The ill-starred loves of Tiftie's bonnie Annie, and the Trumpeter of Fyvie, have already been made familiar to the reader of Ballad poetry by Mr. Jamieson, who has published in his collection two different sets of this simple but not unpathetic ditty.[1] Neither of these sets, however, is so complete as the present version, which is a reprint from a stall copy published at Glasgow several years ago, collated with a recited copy, which has furnished one or two verbal improvements.

"The beauty, gallantry, and aimiable qualities of Bonny Andrew Lammie,' seem," says Mr. Jamieson, "to have been proverbial wherever he went, and the good old cummer in Allan Ramsay, as the best evidence of the power of her own youthful charms, and the best apology for her having cast a leggen girth hersel, says,

'I'se warrant ye have a heard tell
Of bonny Andrew Lammie?
Stiffly in love wi' me he fell,
As soon as e'er he saw me—
That was a day!'

"In this instanec, as in most others in the same piece, it seems most probable that Allan Ramsay forgot that he was writing of the days of the original author of 'Christis kirk on the Green,' and copied only the manners and traditions of his own times.
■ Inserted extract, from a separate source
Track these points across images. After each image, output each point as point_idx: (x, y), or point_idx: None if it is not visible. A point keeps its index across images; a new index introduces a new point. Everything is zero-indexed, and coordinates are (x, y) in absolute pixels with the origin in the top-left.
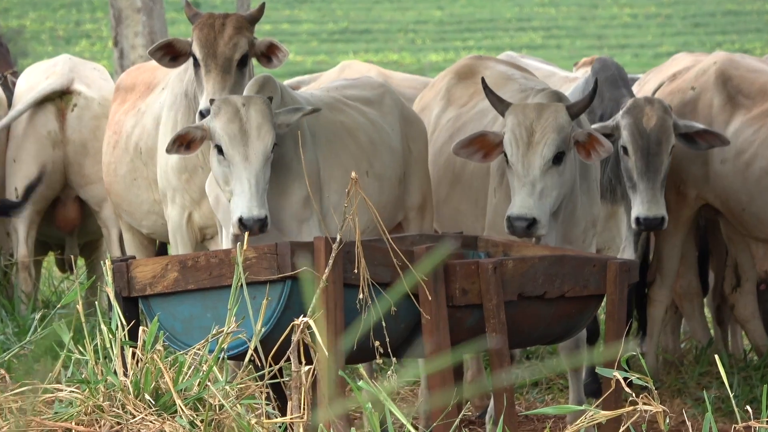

If a woman, who could boast of having had an intrigue with the Trumpeter of Fyvie, was hale and hearty at the time when Allan wrote, we may reasonably suppose poor Tiftie's Nanny, to have died sometime about the year 1670." This conjecturc, as to the period when

"The fairest Flower was cut down by love,
That e'er sprung up in Fyvie,"

is very near the truth, if the notice contained in the title of the stall copy referred to can be admitted as evidence on the point. It is this:—"Andrew Lammie: or Mill o' Tiftie's Annie. This Tragedy was acted in the year 1674."

  1. Vide Popular Ballads and Songs. Edinburgh, 1806. Vol. I, p. 129, and vol. II. p. 382.